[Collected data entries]
----

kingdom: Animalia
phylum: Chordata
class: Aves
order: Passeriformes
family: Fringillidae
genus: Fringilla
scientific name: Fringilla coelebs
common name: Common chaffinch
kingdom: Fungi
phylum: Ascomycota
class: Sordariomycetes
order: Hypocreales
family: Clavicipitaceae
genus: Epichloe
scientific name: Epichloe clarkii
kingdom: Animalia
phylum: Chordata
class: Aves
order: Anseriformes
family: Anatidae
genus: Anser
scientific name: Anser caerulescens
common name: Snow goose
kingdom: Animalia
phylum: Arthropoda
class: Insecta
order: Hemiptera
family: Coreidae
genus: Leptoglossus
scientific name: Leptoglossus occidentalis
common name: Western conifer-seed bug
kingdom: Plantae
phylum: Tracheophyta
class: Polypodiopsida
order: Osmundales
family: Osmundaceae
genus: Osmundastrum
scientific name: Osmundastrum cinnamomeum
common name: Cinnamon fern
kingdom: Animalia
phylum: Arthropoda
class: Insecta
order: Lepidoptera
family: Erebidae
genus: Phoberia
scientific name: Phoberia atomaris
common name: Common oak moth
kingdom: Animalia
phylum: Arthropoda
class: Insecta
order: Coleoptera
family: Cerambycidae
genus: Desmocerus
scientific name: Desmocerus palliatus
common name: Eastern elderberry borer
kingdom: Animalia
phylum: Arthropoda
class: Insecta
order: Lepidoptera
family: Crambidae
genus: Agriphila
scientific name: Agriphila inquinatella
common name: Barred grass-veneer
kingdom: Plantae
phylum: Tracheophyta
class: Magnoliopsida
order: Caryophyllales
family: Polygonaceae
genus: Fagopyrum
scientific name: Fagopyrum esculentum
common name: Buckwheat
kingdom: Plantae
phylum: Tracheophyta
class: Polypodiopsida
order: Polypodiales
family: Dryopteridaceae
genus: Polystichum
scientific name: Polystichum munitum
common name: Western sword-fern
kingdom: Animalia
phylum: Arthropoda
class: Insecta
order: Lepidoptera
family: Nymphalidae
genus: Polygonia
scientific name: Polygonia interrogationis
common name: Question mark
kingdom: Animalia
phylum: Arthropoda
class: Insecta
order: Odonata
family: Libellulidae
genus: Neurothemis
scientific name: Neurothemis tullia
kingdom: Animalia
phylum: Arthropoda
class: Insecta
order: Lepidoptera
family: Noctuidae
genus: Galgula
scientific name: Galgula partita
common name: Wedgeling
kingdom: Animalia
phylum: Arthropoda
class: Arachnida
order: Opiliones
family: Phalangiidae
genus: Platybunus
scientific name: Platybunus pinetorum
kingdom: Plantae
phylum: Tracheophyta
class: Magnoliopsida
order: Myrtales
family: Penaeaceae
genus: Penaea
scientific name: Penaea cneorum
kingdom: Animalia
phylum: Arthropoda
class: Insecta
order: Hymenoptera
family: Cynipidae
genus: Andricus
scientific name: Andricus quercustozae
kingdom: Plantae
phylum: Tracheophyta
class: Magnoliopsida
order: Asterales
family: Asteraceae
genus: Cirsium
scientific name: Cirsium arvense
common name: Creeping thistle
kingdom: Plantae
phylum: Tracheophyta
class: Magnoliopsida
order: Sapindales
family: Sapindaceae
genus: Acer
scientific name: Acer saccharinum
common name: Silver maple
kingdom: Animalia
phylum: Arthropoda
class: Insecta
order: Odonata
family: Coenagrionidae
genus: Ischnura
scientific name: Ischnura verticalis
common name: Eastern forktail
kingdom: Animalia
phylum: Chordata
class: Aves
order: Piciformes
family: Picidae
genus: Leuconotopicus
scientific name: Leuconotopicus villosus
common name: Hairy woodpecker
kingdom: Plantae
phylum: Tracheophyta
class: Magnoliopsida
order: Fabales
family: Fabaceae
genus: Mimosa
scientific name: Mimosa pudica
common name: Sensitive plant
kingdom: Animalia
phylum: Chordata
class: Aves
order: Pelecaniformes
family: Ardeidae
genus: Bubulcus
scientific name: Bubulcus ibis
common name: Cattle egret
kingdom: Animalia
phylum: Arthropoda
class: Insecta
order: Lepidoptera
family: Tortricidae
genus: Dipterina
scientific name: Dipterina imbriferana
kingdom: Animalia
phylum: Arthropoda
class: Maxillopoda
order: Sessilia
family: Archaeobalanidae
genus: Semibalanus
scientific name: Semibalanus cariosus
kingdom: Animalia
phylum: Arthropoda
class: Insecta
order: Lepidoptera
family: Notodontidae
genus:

----

▶ [Goal of the exercise]: Write out the material above word for word, from its first line down to and including the line that contains "order: Hypocreales".

▶ [Right answer]:
kingdom: Animalia
phylum: Chordata
class: Aves
order: Passeriformes
family: Fringillidae
genus: Fringilla
scientific name: Fringilla coelebs
common name: Common chaffinch
kingdom: Fungi
phylum: Ascomycota
class: Sordariomycetes
order: Hypocreales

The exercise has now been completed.